======== Data extract ========

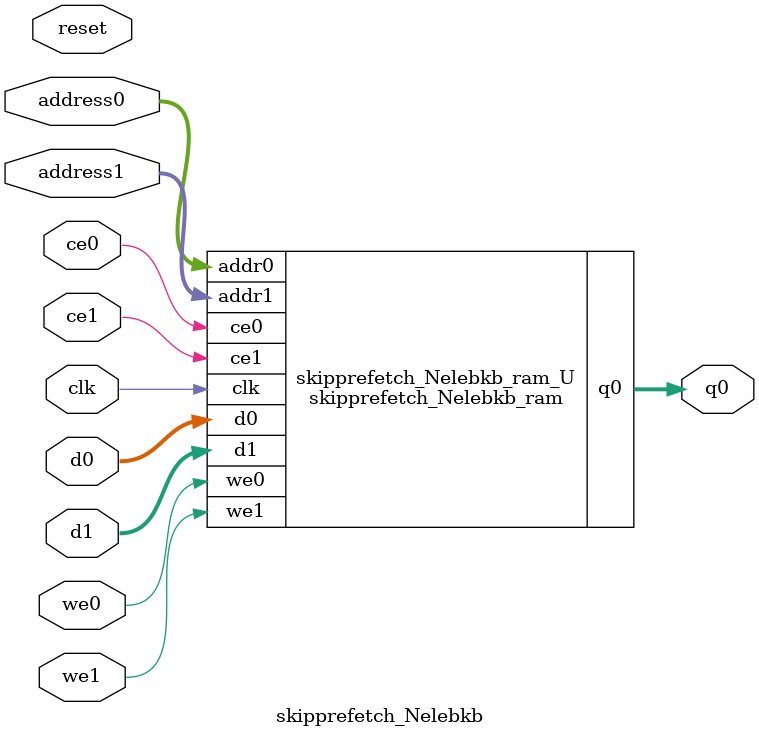
<source format=v>

`timescale 1 ns / 1 ps
module skipprefetch_Nelebkb_ram (addr0, ce0, d0, we0, q0, addr1, ce1, d1, we1,  clk);

parameter DWIDTH = 32;
parameter AWIDTH = 4;
parameter MEM_SIZE = 10;

input[AWIDTH-1:0] addr0;
input ce0;
input[DWIDTH-1:0] d0;
input we0;
output reg[DWIDTH-1:0] q0;
input[AWIDTH-1:0] addr1;
input ce1;
input[DWIDTH-1:0] d1;
input we1;
input clk;

(* ram_style = "block" *)reg [DWIDTH-1:0] ram[0:MEM_SIZE-1];




always @(posedge clk)  
begin 
    if (ce0) 
    begin
        if (we0) 
        begin 
            ram[addr0] <= d0; 
            q0 <= d0;
        end 
        else 
            q0 <= ram[addr0];
    end
end


always @(posedge clk)  
begin 
    if (ce1) 
    begin
        if (we1) 
        begin 
            ram[addr1] <= d1; 
        end 
    end
end


endmodule


`timescale 1 ns / 1 ps
module skipprefetch_Nelebkb(
    reset,
    clk,
    address0,
    ce0,
    we0,
    d0,
    q0,
    address1,
    ce1,
    we1,
    d1);

parameter DataWidth = 32'd32;
parameter AddressRange = 32'd10;
parameter AddressWidth = 32'd4;
input reset;
input clk;
input[AddressWidth - 1:0] address0;
input ce0;
input we0;
input[DataWidth - 1:0] d0;
output[DataWidth - 1:0] q0;
input[AddressWidth - 1:0] address1;
input ce1;
input we1;
input[DataWidth - 1:0] d1;



skipprefetch_Nelebkb_ram skipprefetch_Nelebkb_ram_U(
    .clk( clk ),
    .addr0( address0 ),
    .ce0( ce0 ),
    .d0( d0 ),
    .we0( we0 ),
    .q0( q0 ),
    .addr1( address1 ),
    .ce1( ce1 ),
    .d1( d1 ),
    .we1( we1 ));

endmodule


</source>
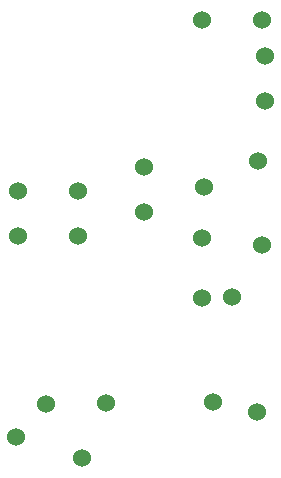
<source format=gtp>
%TF.GenerationSoftware,KiCad,Pcbnew,7.0.1-0*%
%TF.CreationDate,2023-07-16T16:48:42+03:00*%
%TF.ProjectId,HC2000-Modulator,48433230-3030-42d4-9d6f-64756c61746f,rev?*%
%TF.SameCoordinates,Original*%
%TF.FileFunction,Paste,Top*%
%TF.FilePolarity,Positive*%
%FSLAX46Y46*%
G04 Gerber Fmt 4.6, Leading zero omitted, Abs format (unit mm)*
G04 Created by KiCad (PCBNEW 7.0.1-0) date 2023-07-16 16:48:42*
%MOMM*%
%LPD*%
G01*
G04 APERTURE LIST*
%ADD10C,1.524000*%
G04 APERTURE END LIST*
D10*
X279392956Y-174814900D03*
X283997000Y-172668000D03*
X279298000Y-184225000D03*
X279298000Y-179145000D03*
X284378000Y-160730000D03*
X279298000Y-160730000D03*
X284632000Y-167588000D03*
X284632000Y-163778000D03*
X274345000Y-176986000D03*
X274345000Y-173176000D03*
X281838000Y-184138705D03*
X284378000Y-179739295D03*
X268757000Y-175208000D03*
X268757000Y-179018000D03*
X263677000Y-175208000D03*
X263677000Y-179018000D03*
X269103778Y-197755810D03*
X271170000Y-193115000D03*
X266090000Y-193242000D03*
X263491586Y-196028458D03*
X280235825Y-193067468D03*
X283948175Y-193924532D03*
M02*

</source>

========

Please retype all the entries word for word, omitting the pictures.

**Output for this exercise**
<source format=v>

`timescale 1 ns / 1 ps
module skipprefetch_Nelebkb_ram (addr0, ce0, d0, we0, q0, addr1, ce1, d1, we1,  clk);

parameter DWIDTH = 32;
parameter AWIDTH = 4;
parameter MEM_SIZE = 10;

input[AWIDTH-1:0] addr0;
input ce0;
input[DWIDTH-1:0] d0;
input we0;
output reg[DWIDTH-1:0] q0;
input[AWIDTH-1:0] addr1;
input ce1;
input[DWIDTH-1:0] d1;
input we1;
input clk;

(* ram_style = "block" *)reg [DWIDTH-1:0] ram[0:MEM_SIZE-1];




always @(posedge clk)  
begin 
    if (ce0) 
    begin
        if (we0) 
        begin 
            ram[addr0] <= d0; 
            q0 <= d0;
        end 
        else 
            q0 <= ram[addr0];
    end
end


always @(posedge clk)  
begin 
    if (ce1) 
    begin
        if (we1) 
        begin 
            ram[addr1] <= d1; 
        end 
    end
end


endmodule


`timescale 1 ns / 1 ps
module skipprefetch_Nelebkb(
    reset,
    clk,
    address0,
    ce0,
    we0,
    d0,
    q0,
    address1,
    ce1,
    we1,
    d1);

parameter DataWidth = 32'd32;
parameter AddressRange = 32'd10;
parameter AddressWidth = 32'd4;
input reset;
input clk;
input[AddressWidth - 1:0] address0;
input ce0;
input we0;
input[DataWidth - 1:0] d0;
output[DataWidth - 1:0] q0;
input[AddressWidth - 1:0] address1;
input ce1;
input we1;
input[DataWidth - 1:0] d1;



skipprefetch_Nelebkb_ram skipprefetch_Nelebkb_ram_U(
    .clk( clk ),
    .addr0( address0 ),
    .ce0( ce0 ),
    .d0( d0 ),
    .we0( we0 ),
    .q0( q0 ),
    .addr1( address1 ),
    .ce1( ce1 ),
    .d1( d1 ),
    .we1( we1 ));

endmodule


</source>
<source format=gtp>
%TF.GenerationSoftware,KiCad,Pcbnew,7.0.1-0*%
%TF.CreationDate,2023-07-16T16:48:42+03:00*%
%TF.ProjectId,HC2000-Modulator,48433230-3030-42d4-9d6f-64756c61746f,rev?*%
%TF.SameCoordinates,Original*%
%TF.FileFunction,Paste,Top*%
%TF.FilePolarity,Positive*%
%FSLAX46Y46*%
G04 Gerber Fmt 4.6, Leading zero omitted, Abs format (unit mm)*
G04 Created by KiCad (PCBNEW 7.0.1-0) date 2023-07-16 16:48:42*
%MOMM*%
%LPD*%
G01*
G04 APERTURE LIST*
%ADD10C,1.524000*%
G04 APERTURE END LIST*
D10*
X279392956Y-174814900D03*
X283997000Y-172668000D03*
X279298000Y-184225000D03*
X279298000Y-179145000D03*
X284378000Y-160730000D03*
X279298000Y-160730000D03*
X284632000Y-167588000D03*
X284632000Y-163778000D03*
X274345000Y-176986000D03*
X274345000Y-173176000D03*
X281838000Y-184138705D03*
X284378000Y-179739295D03*
X268757000Y-175208000D03*
X268757000Y-179018000D03*
X263677000Y-175208000D03*
X263677000Y-179018000D03*
X269103778Y-197755810D03*
X271170000Y-193115000D03*
X266090000Y-193242000D03*
X263491586Y-196028458D03*
X280235825Y-193067468D03*
X283948175Y-193924532D03*
M02*

</source>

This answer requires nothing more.